The definition of an easement given in this section includes profits a prendre appurtenant to land and perhaps is also intended to include other forms of easements besides those recognised by the English law.
The right of easement can be exercised or enjoyed not only by the owner of the dominant heritage but by any one who is lawfully in possession of the same, for instance, the lessee. By section 12, an occupier can also acquire an easement on behalf of the owner of the immovable property for the beneficial enjoyment of which the right is created. The occupier has also a right to maintain a suit for the disturbance of an easement. But occupier does not include a trespasser.
Namely ; as being an owner or occupier of the land.
An easement is not a right which belongs to the dominant owner personally. It is only enjoyed by him in virtue of his ownership of the dominant heritage. If he sells the land he parts with the right as well.
The right of easement does not consist in doing any particular act once or twice or a given number of times but generally. A may have B’s permission to go on B’s land once or twice but such right over B’s land does not amount to an easement. But to do and continue to do something does not mean the incessant or constant doing of the thing. Use perpetually recurring at certain or uncertain intervals is sufficient. The dominant owner should have a right to use an indefinite number of times. When the right consists in doing and continuing to do something e.g. a right of way, or of drawing water, or of grazing cattle, or of taking fish, the easement enjoyed is an affirmative one; but when the right consists in preventing and continuing to prevent something being done, e.g., preventing one’s neighbour from building a wall above a certain height, the easement enjoyed is negative.
Doing something in the land of another would be doing such acts as conducting water through pipes laid in land to one's garden from one’s neighbour’s tank, while doing something upon the land of another would be doing such acts as walking, driving, discharging water, etc. In respect of, means in relation to. These words are not used in the English definition of an casement. There the words used are in or over, which correspond to the words in or upon. Are these words then used to include something in the Indian definition which is not included in the term easement according to English law ? Are the profits of the land enjoyed by doing something in respect of the land, and are these words intended to include them?
Again, there are some easements which are not enjoyed by doing or preventing something being done in or upon the land of another but by doing something on one’s own land which affects the land of another. For example, every owner of land has a right that his land, in the natural condition, shall have the support naturally rendered by the subjacent soil of another.1) Now a person may acquire a right of easement to remove the layer of his subjacent soil so as to cause subsidence of the surface of upper land. Here he does something only on his own land but also something in respect of the land of another.
An easement is a right in re alieno solo (in the land of another). It is a definite right substracted from the indefinite rights of user and exclusion which reside in the owner of the servient heritage. No person can have an easement in land of which he himself is the owner. Nulli res sua servit. If the two heritages are owned by the same person he has a right as owner to use each in whatever manner he finds most convenient to himself, and he may make the one tenement servient to the other simply because it is his own; in whatever manner, therefore, he exercises his right, he exercises it in his capacity of owner of the soil, and the right he exercises is not an easement but a proprietary right incident to the ownership of land.

Task set —
(a) Reproduce word for word the stretch of the easement passage from "The definition of" through "the English law.".
(b) Answer these questions from the easement passage:
(i) Whom does the term "occupier" not include?
(ii) What does the dominant owner part with if he sells the land?
(iii) Which Latin phrase is given for "in the land of another"?
(c) Extend the easement passage, starting after its last sentence.

Data supplied —
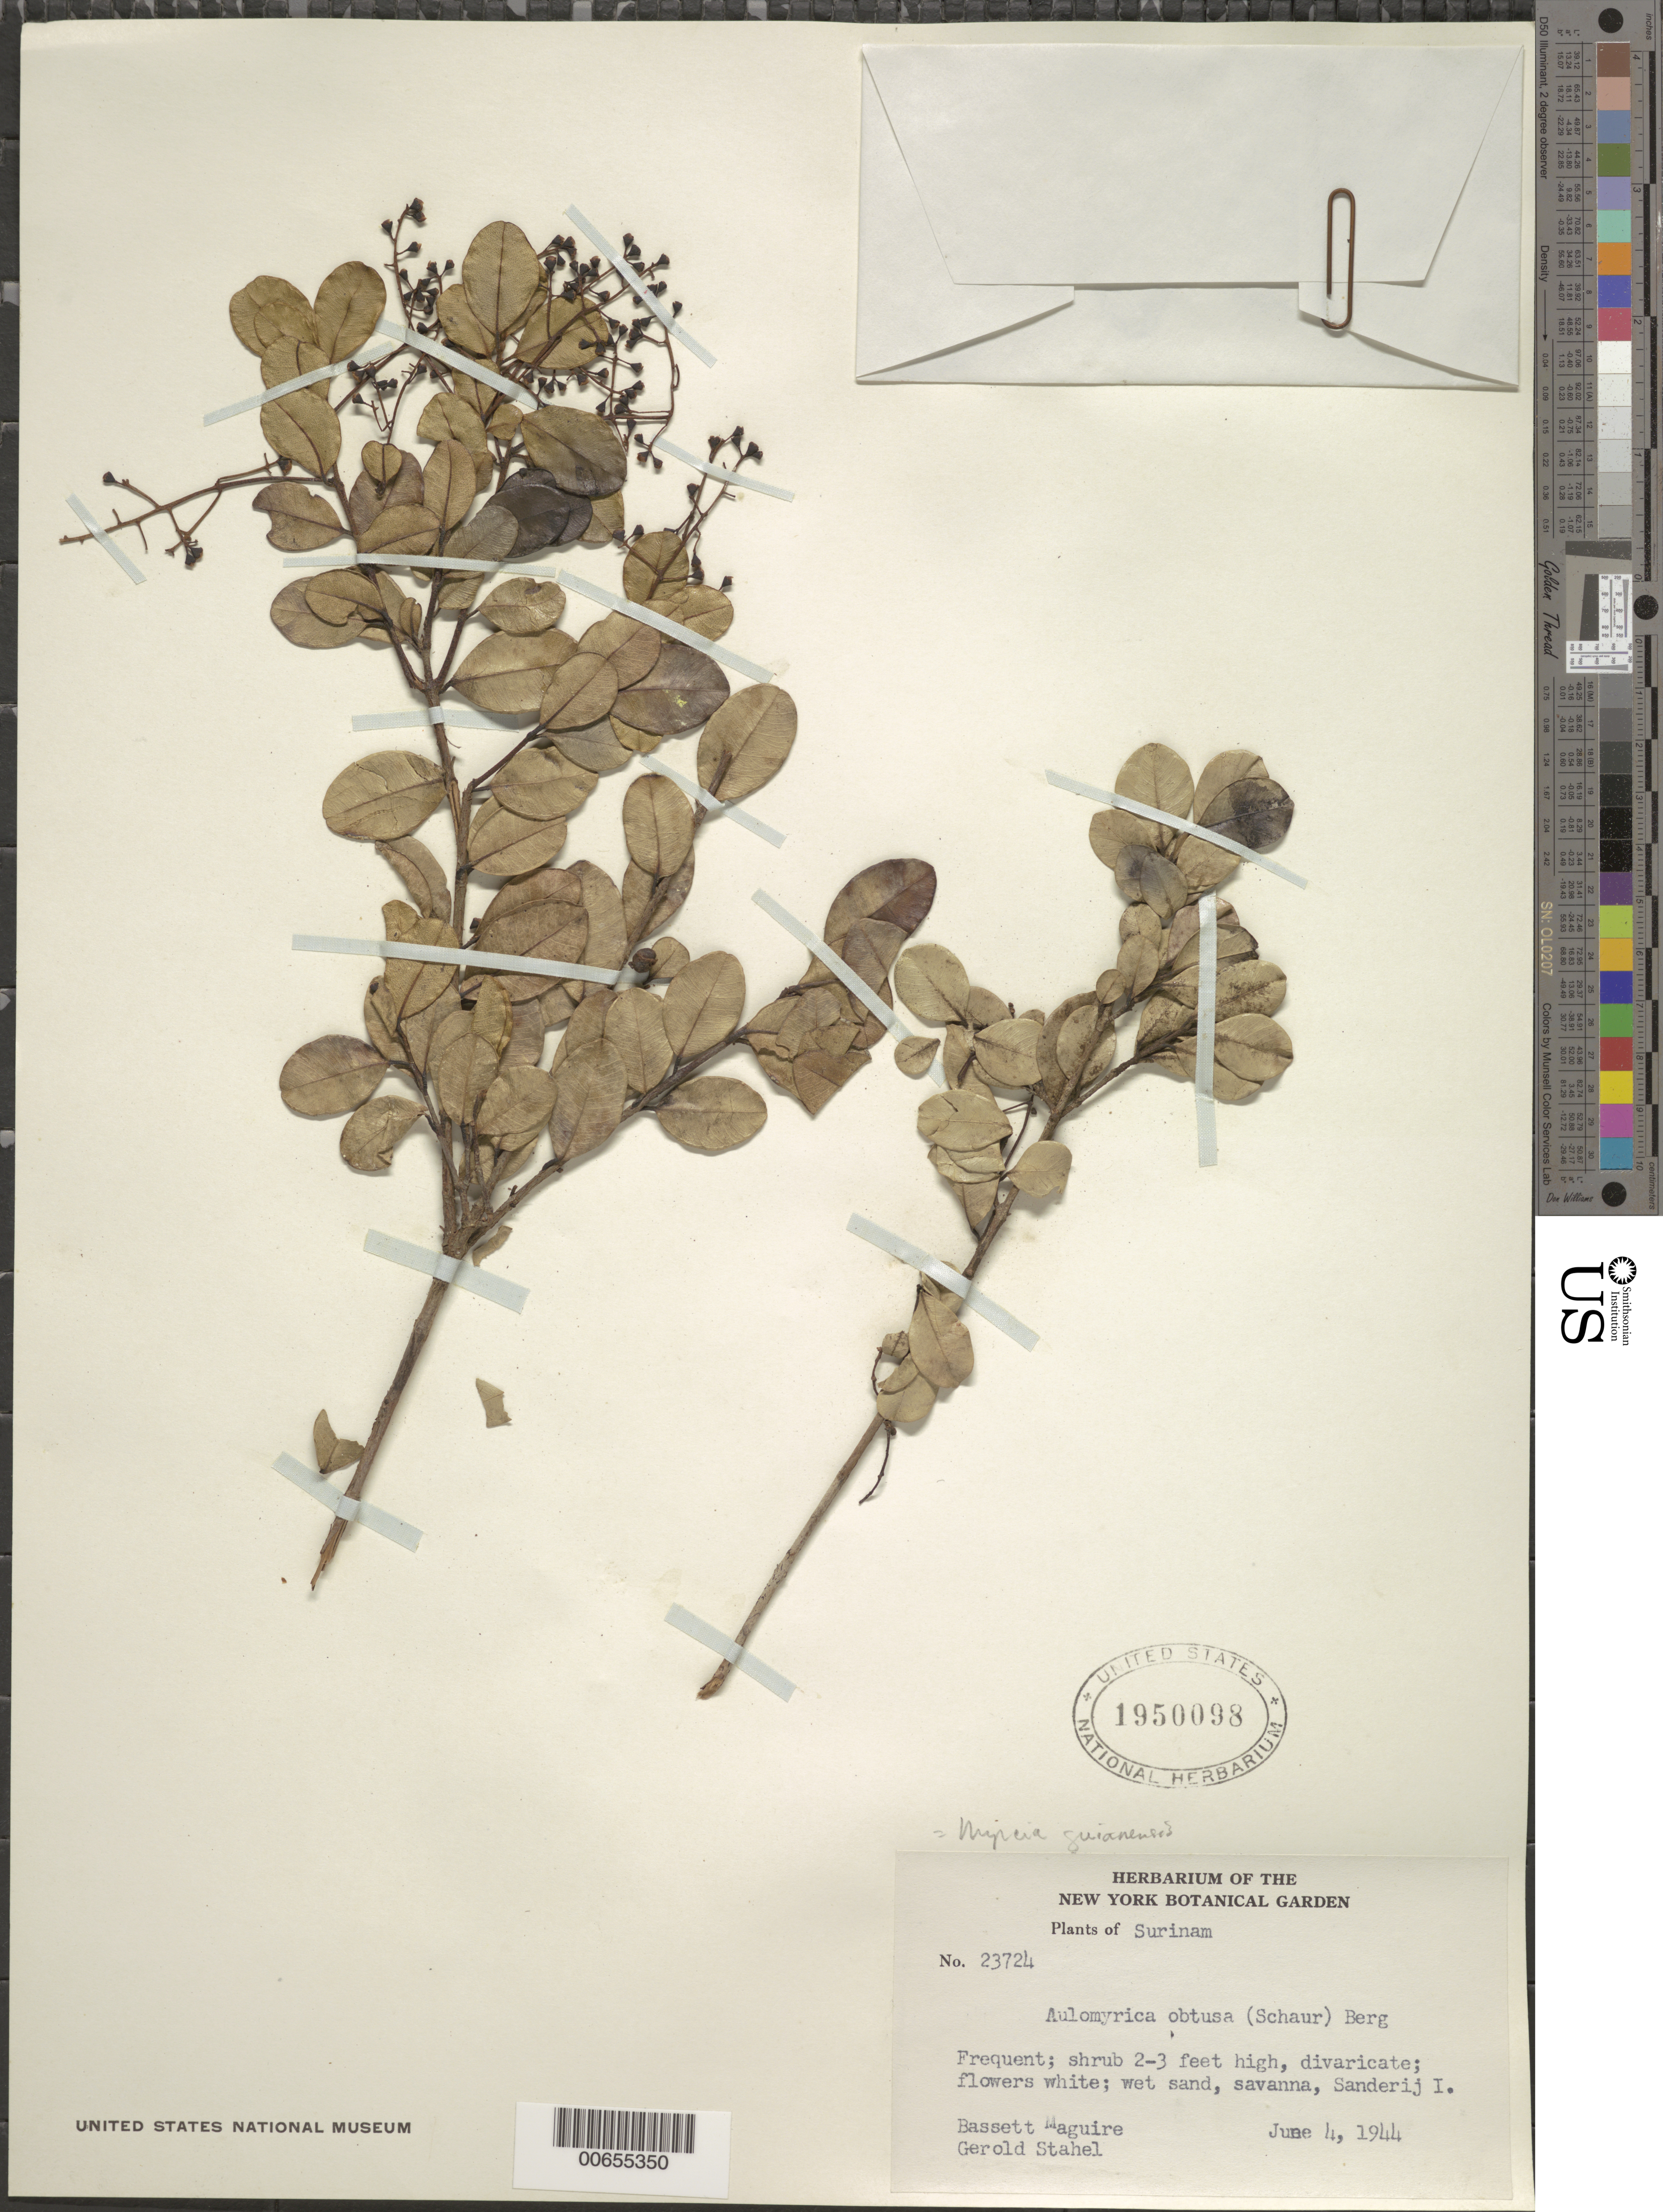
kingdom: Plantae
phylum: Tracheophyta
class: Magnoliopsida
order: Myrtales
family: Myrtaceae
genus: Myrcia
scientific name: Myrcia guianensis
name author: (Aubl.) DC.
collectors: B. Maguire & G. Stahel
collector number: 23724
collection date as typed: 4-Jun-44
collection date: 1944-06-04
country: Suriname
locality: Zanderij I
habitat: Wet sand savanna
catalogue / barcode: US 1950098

Responses —
(a)
The definition of an easement given in this section includes profits a prendre appurtenant to land and perhaps is also intended to include other forms of easements besides those recognised by the English law.

(b)
(i) A trespasser.
(ii) The right of easement.
(iii) In re alieno solo.

(c)
According to the Explanation attached to this section, lands, houses and other things permanently attached to the earth are tenements or heritages.
The term is used because land is held in bondage, i.e., it is liable to be used for the advantage of the other.
An easement must be an advantage to the dominant heritage but a right which apparently is not such but may under certain circumstances become so, can be acquired as an easement under the Act. For example, a person uses two different ways for going from his house to the public road; one over his own land and the other, not so convenient, over the adjoining land of his neighbour which he may be using occasionally and this latter may be safer and more convenient for him to use, say, when Hindu-Muhammadan riots take place. Such a right of way may be acquired as an easement.
Amenity means pleasantness of the situation and probably was intended to include a right to an unobstructed view or a prospect, but English law does not recognise such a right as it throws the burden on a very extensive area of land and the Indian Courts have followed the English law2) on this point.3)
F. Peacock in his learned treatise on the law of easements thus expresses his opinion on the use of these words in the definition of an easement. “The words possible convenience, remote advantage, or even a mere amenity, included in the term beneficial enjoyment appear to open the door to other forms of easements besides those recognised by the English law. What these forms of easements may be, is a matter which is open to question, no cases having arisen on the subject. It is to be regretted that none of the illustrations to the section throws any light upon the possible application of such words, and the matter must therefore remain in doubt until set at rest by judicial or legislative authority.”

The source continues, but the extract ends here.